MIMES case studies rely on georeferenced datasets as well as knowledge of ecological, economic, and social processes. These diverse information sources are synthesized as systems models (e.g., SHIRAZ, DHSVM, and Daycent) within a computational environment that analyzes and forecasts ecosystem service and human-use dynamics over space and time. The framework is supported by a growing library of modules that are nested within modeled ecosystems. MIMES is also supported by developing theory on the dynamics of coupled human and natural systems (CHANS). When appropriate, new case studies benefit from previous work by adapting available modules through a collaborative dialogue with stakeholders for plug-and-play utility.
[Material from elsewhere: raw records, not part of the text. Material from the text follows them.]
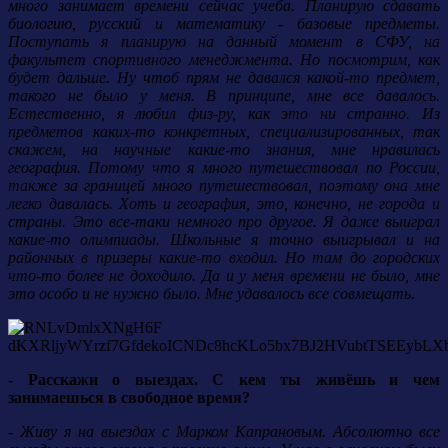
много занимает времени сейчас учеба. Планирую сдавать
биологию, русский и математику - базовые предметы.
Поступать я планирую на данный момент в СФУ, на
факультет спортивного менеджмента. Но посмотрим, как
будет дальше. Ну чтоб прям не давался какой-то предмет,
такого не было у меня. В принципе, мне все давалось.
Естественно, я любил физ-ру, как это ни странно. Из
предметов каких-то конкретных, специализированных, так
скажем, на научные какие-то знания, мне нравилась
география. Потому что я много путешествовал по России,
также за границей много путешествовал, поэтому она мне
легко давалась. Хоть и география, это, конечно, не города и
страны. Это все-таки немного про другое. Я даже выиграл
какие-то олимпиады. Школьные я точно выигрывал и на
районных в призеры какие-то входил. Но там до городских
что-то более не доходило. Да и у меня времени не было, мне
это особо и не нужно было. Мне удавалось все совмещать.
- Расскажи о выездах. С кем ты живёшь и чем
занимаешься в свободное время?
- Живу я на выездах с Марком Капрановым. Абсолютно все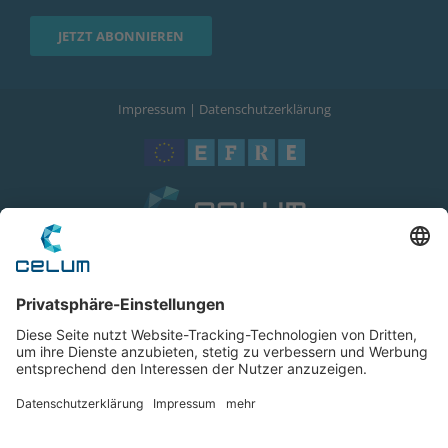
Impressum
|
Datenschutzerklärung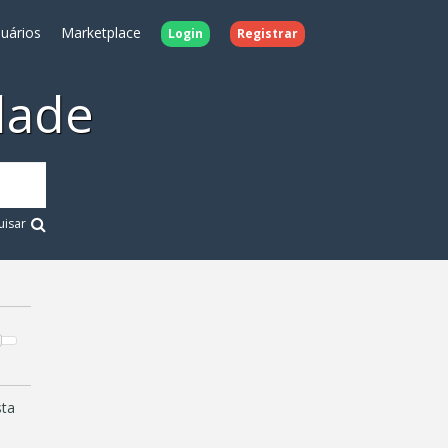
uários
Marketplace
Login
Registrar
dade
uisar
sta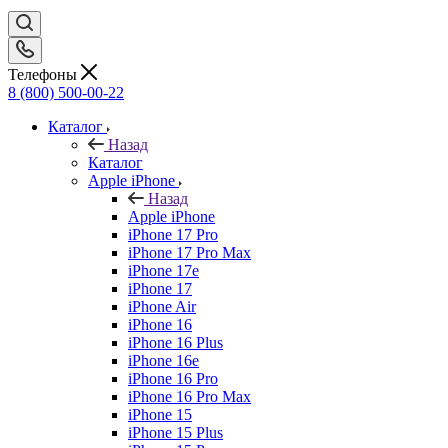
Телефоны
8 (800) 500-00-22
Каталог
Назад
Каталог
Apple iPhone
Назад
Apple iPhone
iPhone 17 Pro
iPhone 17 Pro Max
iPhone 17e
iPhone 17
iPhone Air
iPhone 16
iPhone 16 Plus
iPhone 16e
iPhone 16 Pro
iPhone 16 Pro Max
iPhone 15
iPhone 15 Plus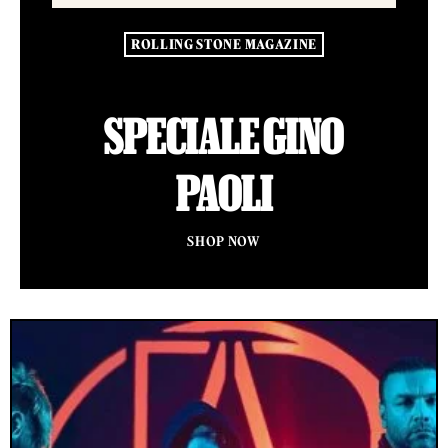
ROLLING STONE MAGAZINE
SPECIALE GINO
PAOLI
SHOP NOW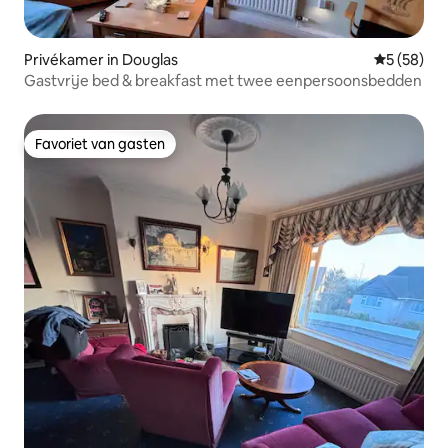
Privékamer in Douglas
Gemiddelde
5 (58)
Gastvrije bed & breakfast met twee eenpersoonsbedden
Favoriet van gasten
Favoriet van gasten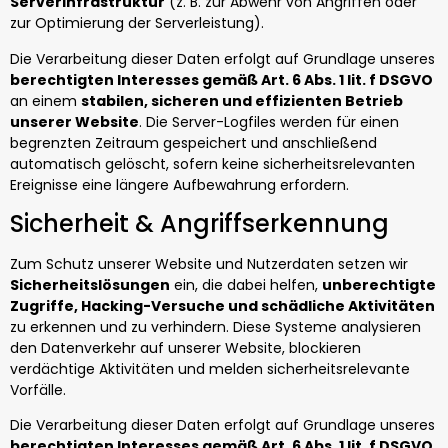
Serverinfrastruktur
(z. B. zur Abwehr von Angriffen oder
zur Optimierung der Serverleistung).
Die Verarbeitung dieser Daten erfolgt auf Grundlage unseres
berechtigten Interesses gemäß Art. 6 Abs. 1 lit. f DSGVO
an einem
stabilen, sicheren und effizienten Betrieb
unserer Website
. Die Server-Logfiles werden für einen
begrenzten Zeitraum gespeichert und anschließend
automatisch gelöscht, sofern keine sicherheitsrelevanten
Ereignisse eine längere Aufbewahrung erfordern.
Sicherheit & Angriffserkennung
Zum Schutz unserer Website und Nutzerdaten setzen wir
Sicherheitslösungen
ein, die dabei helfen,
unberechtigte
Zugriffe, Hacking-Versuche und schädliche Aktivitäten
zu erkennen und zu verhindern. Diese Systeme analysieren
den Datenverkehr auf unserer Website, blockieren
verdächtige Aktivitäten und melden sicherheitsrelevante
Vorfälle.
Die Verarbeitung dieser Daten erfolgt auf Grundlage unseres
berechtigten Interesses gemäß Art. 6 Abs. 1 lit. f DSGVO
,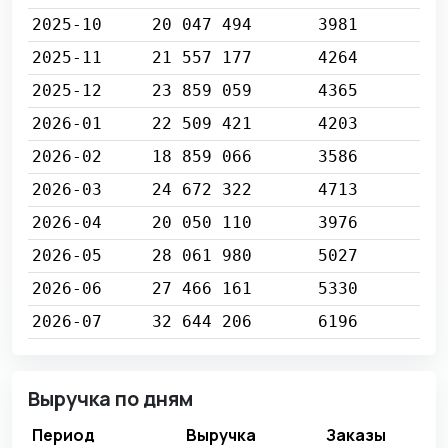
2025-10
20 047 494
3981
2025-11
21 557 177
4264
2025-12
23 859 059
4365
2026-01
22 509 421
4203
2026-02
18 859 066
3586
2026-03
24 672 322
4713
2026-04
20 050 110
3976
2026-05
28 061 980
5027
2026-06
27 466 161
5330
2026-07
32 644 206
6196
Выручка по дням
Период
Выручка
Заказы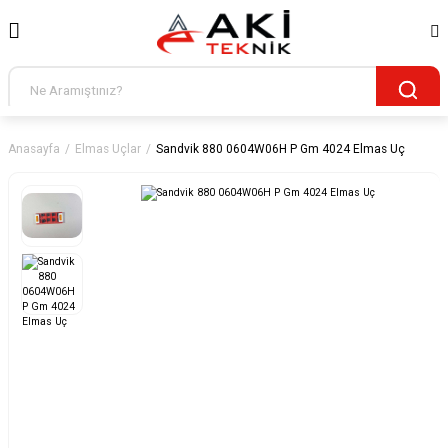
Anasayfa
Elmas Uçlar
Sandvik 880 0604W06H P Gm 4024 Elmas Uç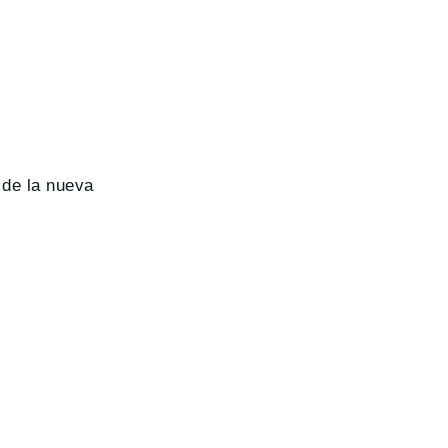
 de la nueva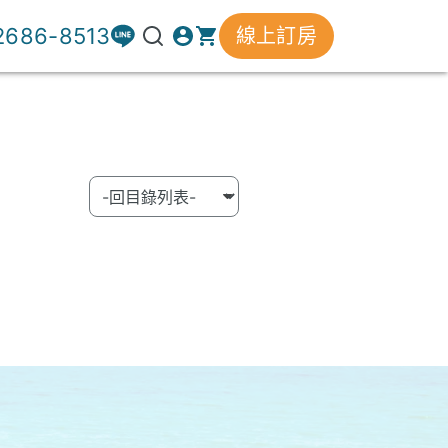
 2686-8513
線上訂房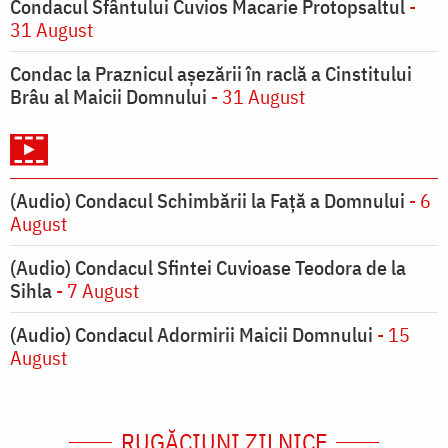
Condacul Sfântului Cuvios Macarie Protopsaltul
-
31 August
Condac la Praznicul aşezării în raclă a Cinstitului
Brâu al Maicii Domnului
- 31 August
(Audio) Condacul Schimbării la Față a Domnului
- 6
August
(Audio) Condacul Sfintei Cuvioase Teodora de la
Sihla
- 7 August
(Audio) Condacul Adormirii Maicii Domnului
- 15
August
RUGĂCIUNI ZILNICE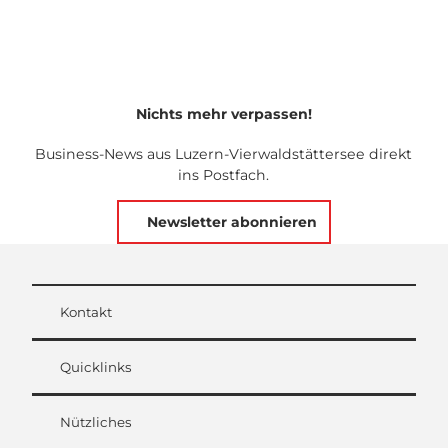
Nichts mehr verpassen!
Business-News aus Luzern-Vierwaldstättersee direkt
ins Postfach.
Newsletter abonnieren
Kontakt
Quicklinks
Nützliches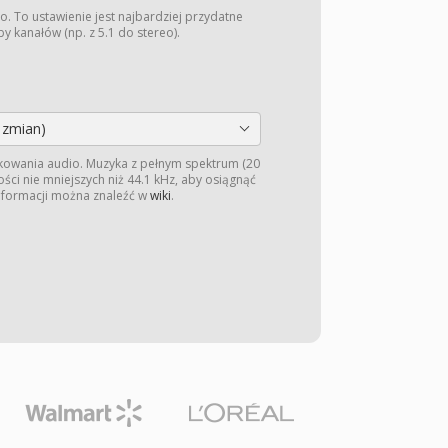
o. To ustawienie jest najbardziej przydatne
y kanałów (np. z 5.1 do stereo).
 zmian)
kowania audio. Muzyka z pełnym spektrum (20
ści nie mniejszych niż 44.1 kHz, aby osiągnąć
informacji można znaleźć w
wiki
.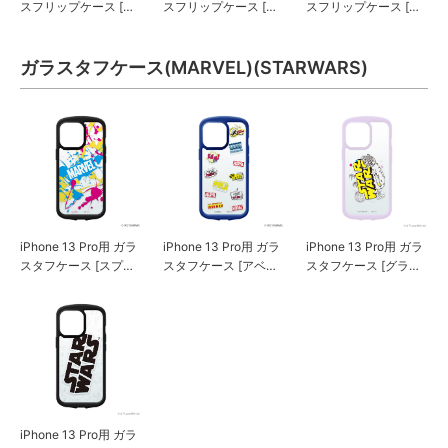
スフリップケース [ス
スフリップケース [ヴ
スフリップケース [ダ
パイダーマン]
ェノム]
ース・ベイダー]
ガラスタフケース(MARVEL)(STARWARS)
iPhone 13 Pro用 ガラ
iPhone 13 Pro用 ガラ
iPhone 13 Pro用 ガラ
スタフケース [スプラ
スタフケース [アベン
スタフケース [グラフ
ッシュ]
ジャーズ]
ィック]
iPhone 13 Pro用 ガラ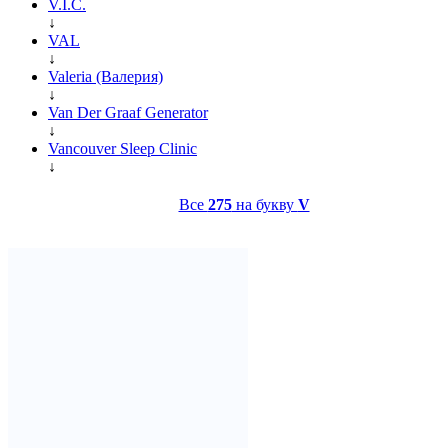
V.I.C.
↓
VAL
↓
Valeria (Валерия)
↓
Van Der Graaf Generator
↓
Vancouver Sleep Clinic
↓
Все
275
на букву
V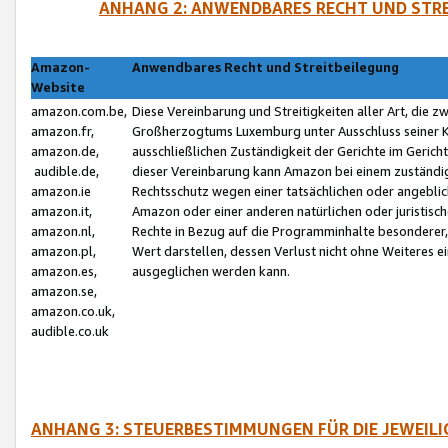
ANHANG 2: ANWENDBARES RECHT UND STRE
Amazon-
Anwendbares Recht und Streitbeilegung
Website
amazon.com.be,
Diese Vereinbarung und Streitigkeiten aller Art, die 
amazon.fr,
Großherzogtums Luxemburg unter Ausschluss seiner Kol
amazon.de,
ausschließlichen Zuständigkeit der Gerichte im Geri
audible.de,
dieser Vereinbarung kann Amazon bei einem zuständig
amazon.ie
Rechtsschutz wegen einer tatsächlichen oder angebli
amazon.it,
Amazon oder einer anderen natürlichen oder juristisc
amazon.nl,
Rechte in Bezug auf die Programminhalte besonderer,
amazon.pl,
Wert darstellen, dessen Verlust nicht ohne Weiteres e
amazon.es,
ausgeglichen werden kann.
amazon.se,
amazon.co.uk,
audible.co.uk
ANHANG 3: STEUERBESTIMMUNGEN FÜR DIE JEWEIL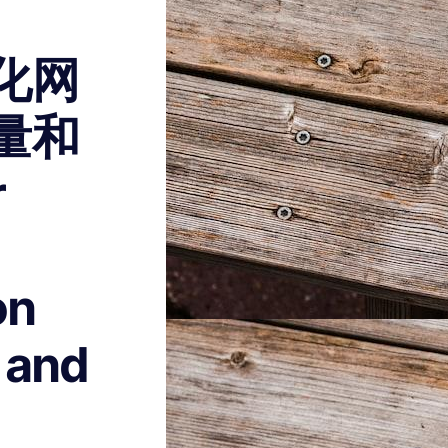
化网
量和
r
on
c and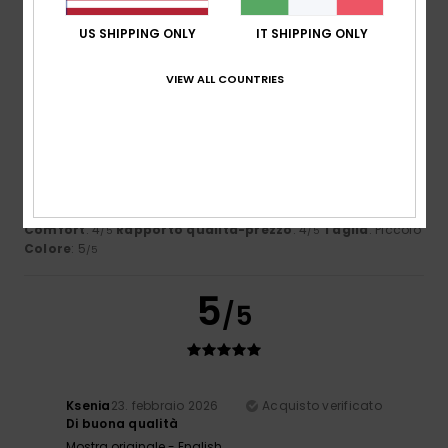
US SHIPPING ONLY
IT SHIPPING ONLY
3
/5
VIEW ALL COUNTRIES
Claudia
3. marzo 2026
Acquisto verificato
Adatto solo a bambini molto magri.
Mostra originale - Deutsch
Comfort
: 4
Rapporto qualità-prezzo
: 4
Taglia
: Piccolo
/5
/5
Colore
: 5
/5
5
/5
Ksenia
23. febbraio 2026
Acquisto verificato
Di buona qualità
Mostra originale - English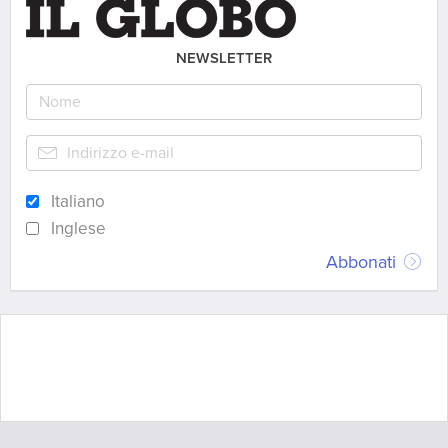
NEWSLETTER
Italiano
Inglese
Abbonati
The MIMES framework is unique:
- It has the ability to consider multiple ecosystem goods and services simultaneously and calculate their responses to multiple interacting environmental and human drivers at a range of spatial and temporal scales;
- MIMES is both spatially and temporally explicit, allowing users to understand the long-term sustainability of ecosystem services under different scenarios of human action; and
- MIMES is a sophisticated and transferable knowledge system for CHANS (coupled human and natural system) dynamics.
The MIMES approach has been applied in New Zealand (Manuwatu MIMES) and Massachusetts (Massachusetts Ocean MIMES) and is under development for the Ministry of Fisheries in Cambodia to help manage fisheries policies on the Tonle Sap Lake.
Information and documentation is available by contacting the Tulalip Tribes, or Roelof M. Boumans. MIMES currently uses the Simile programming interface, which requires the purchase of a site license. Efforts are underway to develop an open source version of the programming interface.